At EE’s median download speed of 51.6 Mbps, for example, downloading a 600 MB data file would take less than two minutes; on the networks of O2 or Three, downloading the same data packet would take between five and eight minutes.
Liverpool was just 0.1 Mbps “slower” than that of Birmingham with a media average of 28.8 Mbps. RootMetrics said that while each city’s speed was basically identical, the important thing was that both metros had fast speeds with the same operators leading the pack. EE and Vodafone each racked up strong median download speeds of roughly 40 Mbps, while O2 and Three had speeds of 11.3 Mbps and 17.7 Mbps, respectively.
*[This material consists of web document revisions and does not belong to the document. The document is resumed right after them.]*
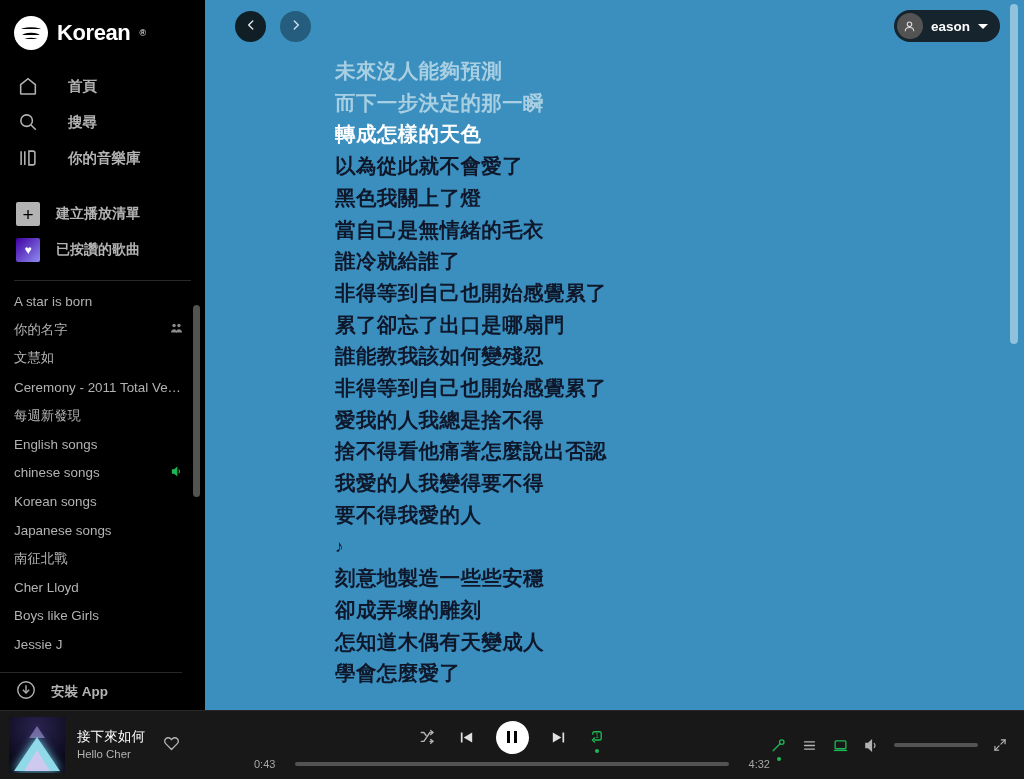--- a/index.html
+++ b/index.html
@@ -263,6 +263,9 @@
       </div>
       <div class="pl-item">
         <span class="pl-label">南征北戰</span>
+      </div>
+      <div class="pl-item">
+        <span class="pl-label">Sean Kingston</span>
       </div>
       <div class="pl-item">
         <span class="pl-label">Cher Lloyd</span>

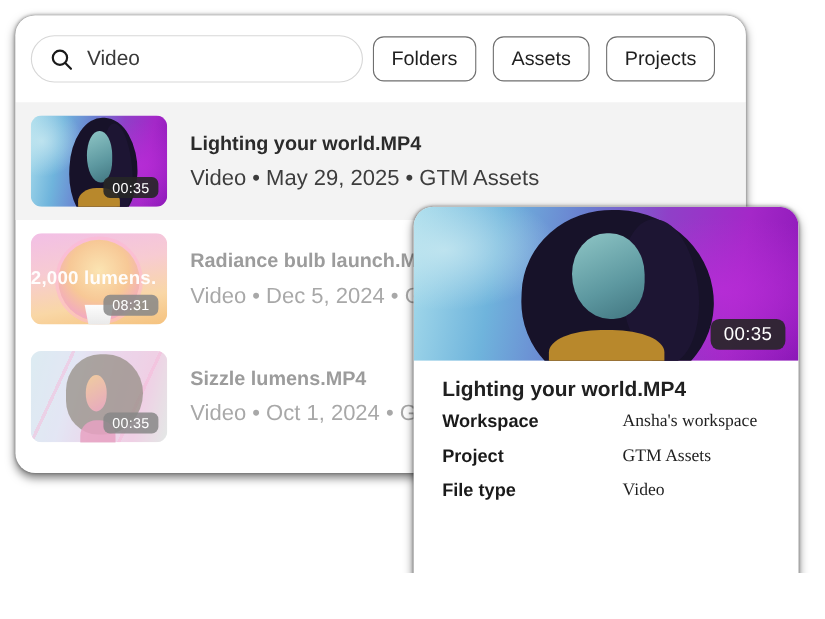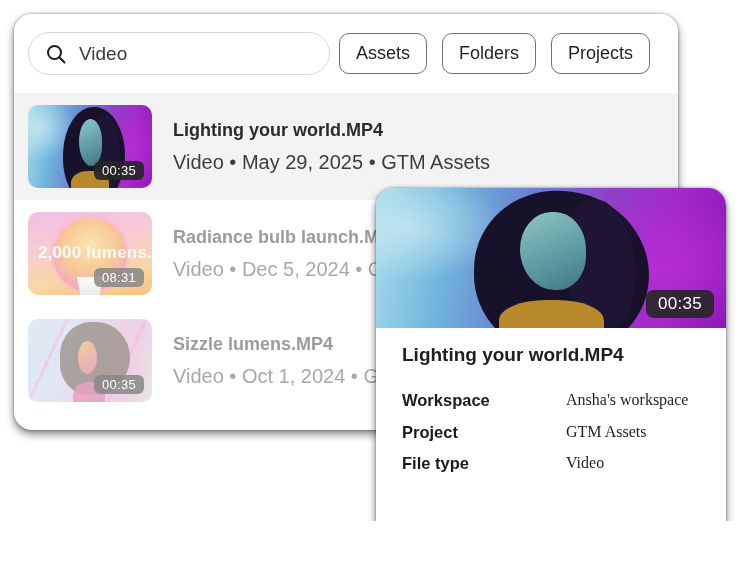--- a/index.html
+++ b/index.html
@@ -118,8 +118,8 @@
         <span class="search-text">Video</span>
       </div>
       <div class="filters">
+        <button class="filter-btn">Folders</button>
         <button class="filter-btn">Assets</button>
-        <button class="filter-btn">Folders</button>
         <button class="filter-btn">Projects</button>
       </div>
     </div>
Manchester produced an aggregate median download speed of 26.7 Mbps, boosted by the EE and Vodafone networks which delivered median download speeds of about 43 Mbps. O2’s median download speed of 8.1 Mbps was the second-slowest median download speed recorded in the test, while Three delivered 12.4 Mbps.
London came ninth place for fast mobile speeds, with a download speed of 24.1Mbps. RootMetrics said that London’s ranking was mainly supported by EE’s 45.6 Mbps, while O2 and Vodafone each delivered median downloads speeds of 17.6 and 21.3 Mbps, respectively. Three weighed in with 11.7 Mbps.
RootMetrics observed that 5G could ultimately change the game for users looking for fast data connectivity, and that it had already begun its first-half 2020 testing in UK metros, and those results will include 5G where available. It expects to see faster aggregate median download speeds and stronger performance in general as 5G continues to expand across the UK.